» ASSIGNED TASK
Leave the pictures out and reproduce, exactly, the lines from the one with "उन्हीं के पड़ोस" through the end of the entries below.

» SUPPLIED MATERIAL
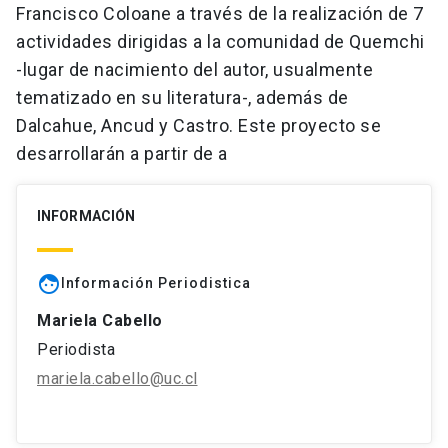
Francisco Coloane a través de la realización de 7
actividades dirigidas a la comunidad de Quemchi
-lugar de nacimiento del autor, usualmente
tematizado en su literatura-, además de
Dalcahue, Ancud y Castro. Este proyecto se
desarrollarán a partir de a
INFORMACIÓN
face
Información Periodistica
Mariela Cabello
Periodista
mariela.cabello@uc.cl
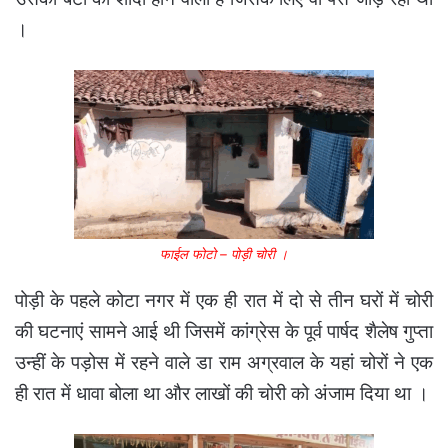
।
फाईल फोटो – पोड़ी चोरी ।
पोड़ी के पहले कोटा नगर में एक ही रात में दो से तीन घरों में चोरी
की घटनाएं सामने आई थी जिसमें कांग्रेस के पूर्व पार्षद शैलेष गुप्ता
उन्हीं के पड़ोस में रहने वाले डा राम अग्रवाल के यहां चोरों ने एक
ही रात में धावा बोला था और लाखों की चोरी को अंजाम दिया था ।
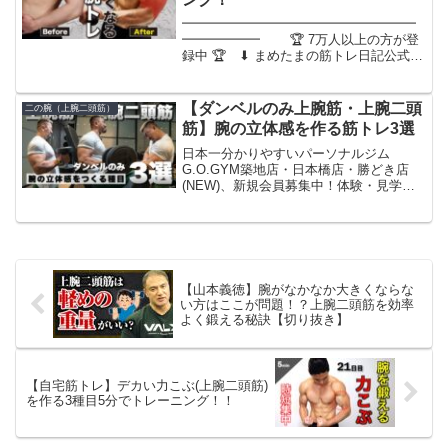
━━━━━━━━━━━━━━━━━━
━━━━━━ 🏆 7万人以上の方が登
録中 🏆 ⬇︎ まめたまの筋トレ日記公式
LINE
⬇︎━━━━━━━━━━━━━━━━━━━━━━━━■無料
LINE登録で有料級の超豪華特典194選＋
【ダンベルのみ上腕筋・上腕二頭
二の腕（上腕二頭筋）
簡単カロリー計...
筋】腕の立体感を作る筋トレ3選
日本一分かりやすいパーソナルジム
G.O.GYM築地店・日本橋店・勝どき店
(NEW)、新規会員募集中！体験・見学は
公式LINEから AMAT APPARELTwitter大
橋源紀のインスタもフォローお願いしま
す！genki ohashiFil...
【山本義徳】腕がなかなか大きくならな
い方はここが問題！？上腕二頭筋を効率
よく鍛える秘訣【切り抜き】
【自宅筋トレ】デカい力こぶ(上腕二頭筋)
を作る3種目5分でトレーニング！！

» YOUR SOLUTION
उन्हीं के पड़ोस में रहने वाले डा राम अग्रवाल के यहां चोरों ने एक
ही रात में धावा बोला था और लाखों की चोरी को अंजाम दिया था ।
━━━━━━━━━━━━━━━━━━
━━━━━━ 🏆 7万人以上の方が登
録中 🏆 ⬇︎ まめたまの筋トレ日記公式
LINE
⬇︎━━━━━━━━━━━━━━━━━━━━━━━━■無料
LINE登録で有料級の超豪華特典194選＋
【ダンベルのみ上腕筋・上腕二頭
二の腕（上腕二頭筋）
簡単カロリー計...
筋】腕の立体感を作る筋トレ3選
日本一分かりやすいパーソナルジム
G.O.GYM築地店・日本橋店・勝どき店
(NEW)、新規会員募集中！体験・見学は
公式LINEから AMAT APPARELTwitter大
橋源紀のインスタもフォローお願いしま
す！genki ohashiFil...
【山本義徳】腕がなかなか大きくならな
い方はここが問題！？上腕二頭筋を効率
よく鍛える秘訣【切り抜き】
【自宅筋トレ】デカい力こぶ(上腕二頭筋)
を作る3種目5分でトレーニング！！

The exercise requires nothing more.